◆ **What is expected**:
For every line in the material, print that line exactly.

Top of Records for processing

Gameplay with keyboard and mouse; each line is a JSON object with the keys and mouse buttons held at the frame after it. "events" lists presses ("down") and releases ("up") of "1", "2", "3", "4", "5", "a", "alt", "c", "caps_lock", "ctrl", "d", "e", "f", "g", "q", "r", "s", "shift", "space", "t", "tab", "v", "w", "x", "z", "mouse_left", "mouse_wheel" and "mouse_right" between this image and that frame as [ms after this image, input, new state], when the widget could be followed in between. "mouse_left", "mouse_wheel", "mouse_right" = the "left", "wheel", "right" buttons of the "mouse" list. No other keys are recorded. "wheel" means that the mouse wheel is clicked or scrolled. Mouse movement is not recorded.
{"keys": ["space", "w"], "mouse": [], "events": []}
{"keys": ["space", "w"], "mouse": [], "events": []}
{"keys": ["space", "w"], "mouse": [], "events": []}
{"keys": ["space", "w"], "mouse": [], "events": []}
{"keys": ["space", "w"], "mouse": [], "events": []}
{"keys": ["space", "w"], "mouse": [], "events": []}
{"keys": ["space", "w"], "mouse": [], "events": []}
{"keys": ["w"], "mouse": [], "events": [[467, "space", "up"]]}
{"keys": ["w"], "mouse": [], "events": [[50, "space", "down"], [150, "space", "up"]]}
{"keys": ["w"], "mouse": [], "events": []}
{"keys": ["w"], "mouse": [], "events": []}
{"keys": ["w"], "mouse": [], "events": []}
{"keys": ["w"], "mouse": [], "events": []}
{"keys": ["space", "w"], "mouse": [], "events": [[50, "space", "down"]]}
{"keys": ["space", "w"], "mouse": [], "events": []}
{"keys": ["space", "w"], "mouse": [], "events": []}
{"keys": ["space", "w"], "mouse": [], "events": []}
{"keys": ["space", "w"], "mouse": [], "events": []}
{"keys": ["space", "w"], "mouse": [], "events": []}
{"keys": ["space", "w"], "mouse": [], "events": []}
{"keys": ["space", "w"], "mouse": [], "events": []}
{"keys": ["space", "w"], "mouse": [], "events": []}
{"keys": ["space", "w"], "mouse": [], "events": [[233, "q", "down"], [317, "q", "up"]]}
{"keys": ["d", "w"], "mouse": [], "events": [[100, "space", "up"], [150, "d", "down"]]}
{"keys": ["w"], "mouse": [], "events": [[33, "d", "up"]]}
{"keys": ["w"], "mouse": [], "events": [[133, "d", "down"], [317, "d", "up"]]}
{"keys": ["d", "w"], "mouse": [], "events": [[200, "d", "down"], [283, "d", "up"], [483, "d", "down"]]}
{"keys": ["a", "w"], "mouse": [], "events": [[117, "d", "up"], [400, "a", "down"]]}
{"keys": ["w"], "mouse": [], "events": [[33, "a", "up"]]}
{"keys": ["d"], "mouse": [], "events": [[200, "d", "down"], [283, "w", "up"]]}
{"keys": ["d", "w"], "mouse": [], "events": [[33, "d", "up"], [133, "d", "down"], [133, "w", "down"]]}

Bottom of Records for processing

◆ **Task solution**:
Gameplay with keyboard and mouse; each line is a JSON object with the keys and mouse buttons held at the frame after it. "events" lists presses ("down") and releases ("up") of "1", "2", "3", "4", "5", "a", "alt", "c", "caps_lock", "ctrl", "d", "e", "f", "g", "q", "r", "s", "shift", "space", "t", "tab", "v", "w", "x", "z", "mouse_left", "mouse_wheel" and "mouse_right" between this image and that frame as [ms after this image, input, new state], when the widget could be followed in between. "mouse_left", "mouse_wheel", "mouse_right" = the "left", "wheel", "right" buttons of the "mouse" list. No other keys are recorded. "wheel" means that the mouse wheel is clicked or scrolled. Mouse movement is not recorded.
{"keys": ["space", "w"], "mouse": [], "events": []}
{"keys": ["space", "w"], "mouse": [], "events": []}
{"keys": ["space", "w"], "mouse": [], "events": []}
{"keys": ["space", "w"], "mouse": [], "events": []}
{"keys": ["space", "w"], "mouse": [], "events": []}
{"keys": ["space", "w"], "mouse": [], "events": []}
{"keys": ["space", "w"], "mouse": [], "events": []}
{"keys": ["w"], "mouse": [], "events": [[467, "space", "up"]]}
{"keys": ["w"], "mouse": [], "events": [[50, "space", "down"], [150, "space", "up"]]}
{"keys": ["w"], "mouse": [], "events": []}
{"keys": ["w"], "mouse": [], "events": []}
{"keys": ["w"], "mouse": [], "events": []}
{"keys": ["w"], "mouse": [], "events": []}
{"keys": ["space", "w"], "mouse": [], "events": [[50, "space", "down"]]}
{"keys": ["space", "w"], "mouse": [], "events": []}
{"keys": ["space", "w"], "mouse": [], "events": []}
{"keys": ["space", "w"], "mouse": [], "events": []}
{"keys": ["space", "w"], "mouse": [], "events": []}
{"keys": ["space", "w"], "mouse": [], "events": []}
{"keys": ["space", "w"], "mouse": [], "events": []}
{"keys": ["space", "w"], "mouse": [], "events": []}
{"keys": ["space", "w"], "mouse": [], "events": []}
{"keys": ["space", "w"], "mouse": [], "events": [[233, "q", "down"], [317, "q", "up"]]}
{"keys": ["d", "w"], "mouse": [], "events": [[100, "space", "up"], [150, "d", "down"]]}
{"keys": ["w"], "mouse": [], "events": [[33, "d", "up"]]}
{"keys": ["w"], "mouse": [], "events": [[133, "d", "down"], [317, "d", "up"]]}
{"keys": ["d", "w"], "mouse": [], "events": [[200, "d", "down"], [283, "d", "up"], [483, "d", "down"]]}
{"keys": ["a", "w"], "mouse": [], "events": [[117, "d", "up"], [400, "a", "down"]]}
{"keys": ["w"], "mouse": [], "events": [[33, "a", "up"]]}
{"keys": ["d"], "mouse": [], "events": [[200, "d", "down"], [283, "w", "up"]]}
{"keys": ["d", "w"], "mouse": [], "events": [[33, "d", "up"], [133, "d", "down"], [133, "w", "down"]]}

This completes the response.